ブラッド族の生き残りの一人を倒し、エボルトに一矢報いた逸話から、『人類の脅威』の特性を持つ敵に対し特攻が掛かる。
後述の宝具の必殺技『プライムスクラップブレイク』発動時にもこの宝具は機能し、ランクが上昇する。
『金色に咲き誇れ大義晩成(プライムローグ)』
ランク:B+ 種別:対人宝具 レンジ:- 最大捕捉:1人
父から託されたこの国を守り抜こうと決意したアーチャーの気高き意志の宝具化。
桐生戦兎が作成したローグの強化アイテム『プライムローグフルボトル』をビルドドライバーと共に召喚する。
このフルボトルをビルドドライバーに装填することでアーチャーはプライムローグへと変身を遂げる。
戦闘力はローグよりも格段に向上し、背中のプライムセイバーマントは高い防御力を発揮し、特に『人類の脅威』に対しては防御性能が格段に向上する。
魔力消費も比較的多い上、西都の仮面ライダーとして召喚された為に普段は封印されている。
その代わり敵を討ち滅ぼすのではなく、誰かの明日を守りたいという想いが一定の閾値を越える事で初めてこの宝具は解放される。
【Weapon】
『スクラッシュドライバー』
アーチャーが難波重工から受け取ったバックル型アイテム。
フルボトルに内包されている成分をゲル化させることで成分の可塑性と柔軟性を高め、更なる戦闘力を発揮することが可能。
腰に装着し、ボトルを装填することでボトルの成分をヴァリアブルゼリーへと変化させ噴出、アーチャーを仮面ライダーローグへと変身させる。
ローグに変身することで初めてアーチャーは自在に力を振るうことができる。
また、フルボトルを装填することで、そのボトルの能力を発現させることも可能である。
『クロコダイルクラックフルボトル』
アーチャーが仮面ライダーローグに変身するために必要なアイテム。
ネビュラガスを凝縮させたトランジェルソリッドが含まれている。
難波重工が独自に開発した特殊なフルボトルであり、スクラッシュドライバーに反応する数少ないボトルの一つ。

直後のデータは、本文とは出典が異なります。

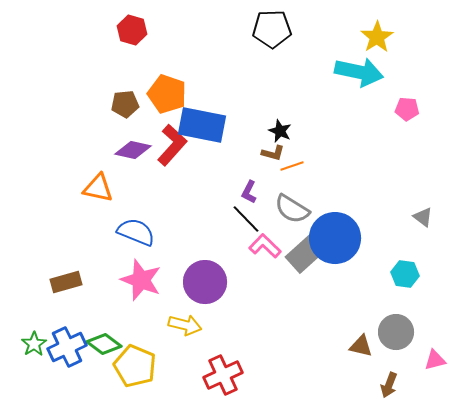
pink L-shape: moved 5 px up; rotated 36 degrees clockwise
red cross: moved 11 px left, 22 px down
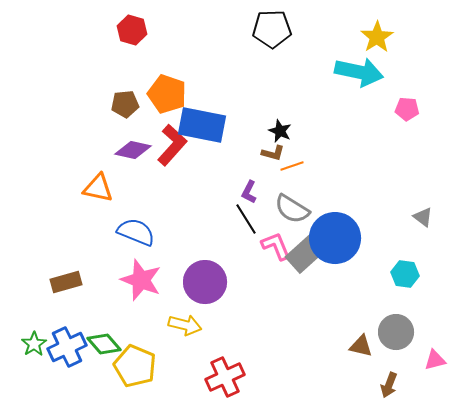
black line: rotated 12 degrees clockwise
pink L-shape: moved 11 px right; rotated 24 degrees clockwise
green diamond: rotated 12 degrees clockwise
red cross: moved 2 px right, 2 px down
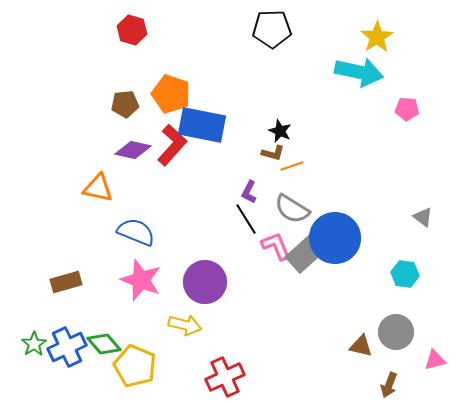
orange pentagon: moved 4 px right
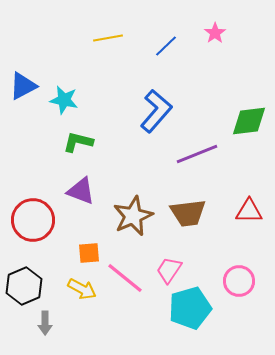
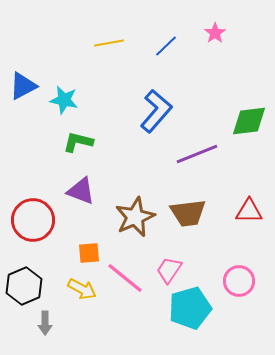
yellow line: moved 1 px right, 5 px down
brown star: moved 2 px right, 1 px down
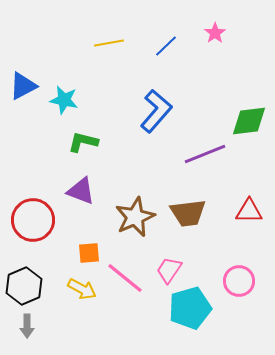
green L-shape: moved 5 px right
purple line: moved 8 px right
gray arrow: moved 18 px left, 3 px down
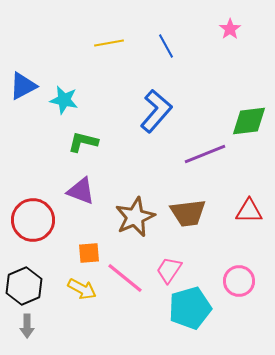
pink star: moved 15 px right, 4 px up
blue line: rotated 75 degrees counterclockwise
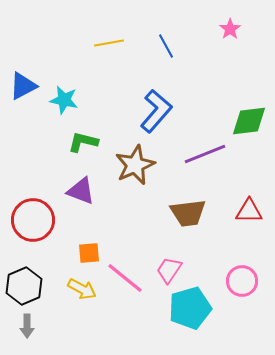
brown star: moved 52 px up
pink circle: moved 3 px right
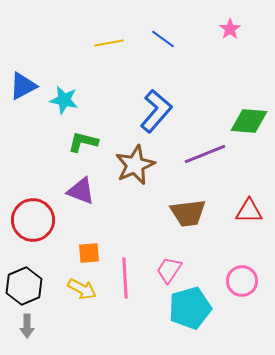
blue line: moved 3 px left, 7 px up; rotated 25 degrees counterclockwise
green diamond: rotated 12 degrees clockwise
pink line: rotated 48 degrees clockwise
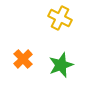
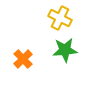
green star: moved 4 px right, 15 px up; rotated 15 degrees clockwise
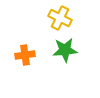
orange cross: moved 2 px right, 4 px up; rotated 36 degrees clockwise
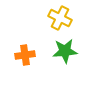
green star: moved 1 px down
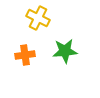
yellow cross: moved 22 px left
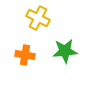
orange cross: rotated 18 degrees clockwise
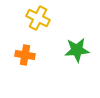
green star: moved 12 px right, 1 px up
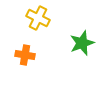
green star: moved 5 px right, 7 px up; rotated 15 degrees counterclockwise
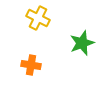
orange cross: moved 6 px right, 10 px down
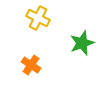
orange cross: rotated 24 degrees clockwise
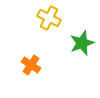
yellow cross: moved 11 px right
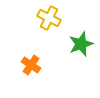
green star: moved 1 px left, 1 px down
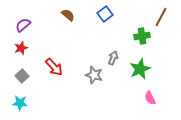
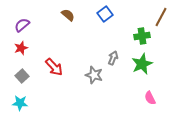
purple semicircle: moved 1 px left
green star: moved 2 px right, 5 px up
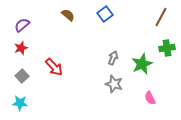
green cross: moved 25 px right, 12 px down
gray star: moved 20 px right, 9 px down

フタを開いただけで『デンジャー!!』という音声が鳴ったりと極めて危険なボトルであることが示唆されている。
『ネビュラスチームガン』
最上魁星が開発したカイザーシステムを難波重工が再現、改良したハンドガン型のアイテム。
ネビュラガスを封じたギアを装填することで変身アイテムとしても使えるが、生憎ギアは持ってきていない。

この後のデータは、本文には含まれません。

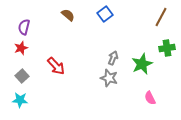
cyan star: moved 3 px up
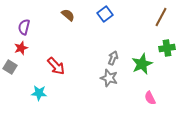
gray square: moved 12 px left, 9 px up; rotated 16 degrees counterclockwise
cyan star: moved 19 px right, 7 px up
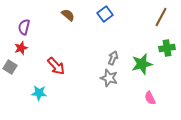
green star: rotated 10 degrees clockwise
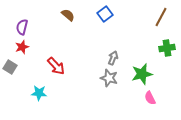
purple semicircle: moved 2 px left
red star: moved 1 px right, 1 px up
green star: moved 10 px down
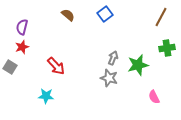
green star: moved 4 px left, 9 px up
cyan star: moved 7 px right, 3 px down
pink semicircle: moved 4 px right, 1 px up
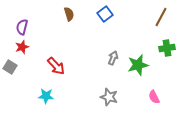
brown semicircle: moved 1 px right, 1 px up; rotated 32 degrees clockwise
gray star: moved 19 px down
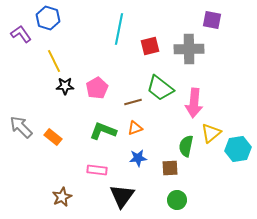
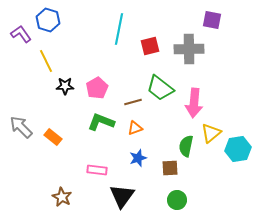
blue hexagon: moved 2 px down
yellow line: moved 8 px left
green L-shape: moved 2 px left, 9 px up
blue star: rotated 12 degrees counterclockwise
brown star: rotated 18 degrees counterclockwise
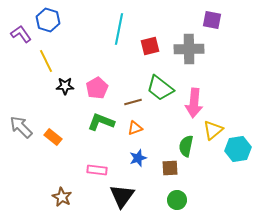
yellow triangle: moved 2 px right, 3 px up
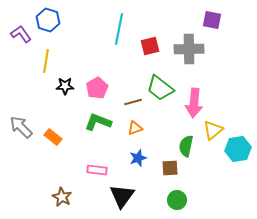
yellow line: rotated 35 degrees clockwise
green L-shape: moved 3 px left
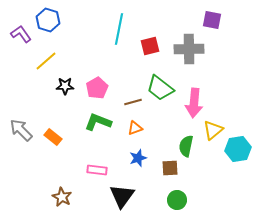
yellow line: rotated 40 degrees clockwise
gray arrow: moved 3 px down
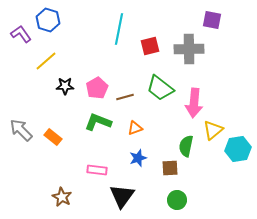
brown line: moved 8 px left, 5 px up
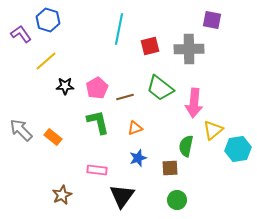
green L-shape: rotated 56 degrees clockwise
brown star: moved 2 px up; rotated 18 degrees clockwise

フルボトルを装填した特殊攻撃も可能な他、改良時にトランスチームガンのデータも使っているのかスチームブレードを連結させられる。
ネビュラガスを変化させた煙を巻くことでその煙を覆った対象を別の場所に転送させることが可能。
『トランスチームガン』
アーチャーが嘗てナイトローグと名乗っていた頃に使っていたハンドガン型のアイテム。
ネビュラスチームガンを元に葛城巧がライダーシステムの実戦テストの相手をさせるために作ったトランスチームシステムのコア。
ボトルの成分を煙に変えて放出し、特殊パルスで変質させる効果があり、この機能を利用し以前はバットロストフルボトルを使用してナイトローグに変身していた。

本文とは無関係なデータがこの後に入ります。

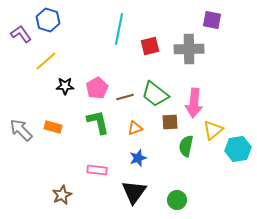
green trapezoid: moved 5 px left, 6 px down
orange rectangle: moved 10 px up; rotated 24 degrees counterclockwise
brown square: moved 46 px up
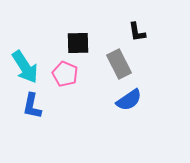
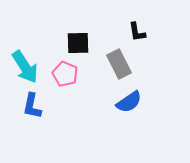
blue semicircle: moved 2 px down
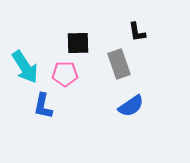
gray rectangle: rotated 8 degrees clockwise
pink pentagon: rotated 25 degrees counterclockwise
blue semicircle: moved 2 px right, 4 px down
blue L-shape: moved 11 px right
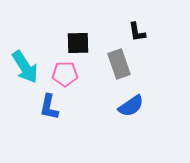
blue L-shape: moved 6 px right, 1 px down
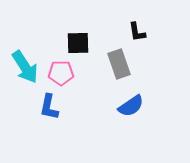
pink pentagon: moved 4 px left, 1 px up
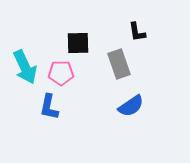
cyan arrow: rotated 8 degrees clockwise
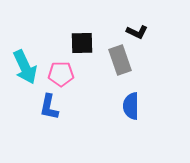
black L-shape: rotated 55 degrees counterclockwise
black square: moved 4 px right
gray rectangle: moved 1 px right, 4 px up
pink pentagon: moved 1 px down
blue semicircle: rotated 124 degrees clockwise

仮面ライダーローグとして召喚されているためにバットロストフルボトルは所持していないが、同時にアーチャーのクラスで喚ばれた事で持ってこられた。
ネビュラスチームガンと同様にフルボトルを装填出来る他、スチームブレードとの合体オプションも搭載されている。
『スチームブレード』
カイザーシステムを改良したトランスチームシステム専用の装備である小型ブレード。
氷結ガスを放出する『アイススチーム』、電撃を放つ『エレキスチーム』、ネビュラガスを放出して対象を怪物『スマッシュ』に変貌させる『デビルスチーム』が使える。
消費魔力はないに等しいが、デビルスチームに関してはスマッシュに神秘を与える過程で魔力を消費する。最も今のアーチャーは使うつもりは毛頭ないのだが。
デビルスチームはスマッシュに変化させずに攻撃にも転用可能。因みにスマッシュはアーチャーが消滅すれば同時にガスも消失して元に戻る。
ネビュラスチームガン、トランスチームガンと合体することでライフルモードになり、射程距離を高められる。
『ビルドドライバー』
葛城親子が開発した、エボルトの力の源であるエボルドライバーを人間の科学技術で再現したバックル型アイテム。
スクラッシュドライバーの原型となったベルトだが、ハザードレベルの上昇率は低い分ボトルの組み合わせや外部アイテムとの併用による高い拡張性を秘めている。
プライムローグ変身時に召喚される。
『プライムローグフルボトル』
『金色に咲き誇れ大義晩成』の発動時に召喚されるフルボトル。
クロコダイルクラックフルボトルの成分を二倍にして内包し、更にジーニアスフルボトルの物質生成機能で生成した添加剤を混ぜている。
【人物背景】
愛と平和の為に戦う仮面ライダーの一人。
死んでも尚消えることのない罪を背負い続ける"悪党(ローグ)"。
死亡時までの記憶を宿しているが、罪を背負おうとし続けているマスターの影響で西都の仮面ライダーだった頃の姿で召喚されている。
その為ネタスキル『文字T』は付与されていない。
【聖杯にかける願い】
望みたいことは確かにあるが、今の自分にその資格はない。
今はただ、愛と平和の為に戦うのみ。
【マスター名】伊達一義
【出典】JOKER 許されざる捜査官
【性別】男
【Weapon】
『麻酔銃』
伊達が神隠しの際に使用する銃。サイレンサー付き。
通常の銃と比べると反動も少ないため、普通に片手で撃てる。
相手を傷つけずに眠らせて安全に車に乗せられる。
『警察装備』
警察手帳、警棒、その他諸々。
いざとなれば机からオートマチック式の拳銃も引っ張り出せる。
【能力・技能】
張り込み等における高い推察力。
どんなに立件不可能な証拠であろうと僅かなヒントは絶対に逃さない。
若くして警視庁の警部になれるほどの実力者。
一応心得はある。
チンピラ程度なら軽く取り押さえられるが、暴漢に殺されかけたりと決して強い訳ではない。
口の中からトランプのカードを出したり、パッと花びらを出現させたりと手先が器用。
会話中に相手を和ませる時などに使用する、彼の特技。
中の人特有の不敵な笑顔を決して絶やさずに事情聴取を行う話術。
優しく容疑者の言葉を聞き出そうとするが、場合によっては容疑者の精神を追い込むような方法も平然と行う。
同僚の来栖淳之介曰く『時間ギリギリになって漸く状況を動かすタイプ』。
【人物背景】
法から逃れた犯罪者に裁きを下すジョーカーの後継者。
裁く度に増えていく罪を背負い続ける"許されざる捜査官"。
TVスペシャル後からの参戦。
【聖杯にかける願い】
聖杯に裁きを下す。
【方針】
同じく聖杯戦争に消極的な主従と同盟を結ぶ。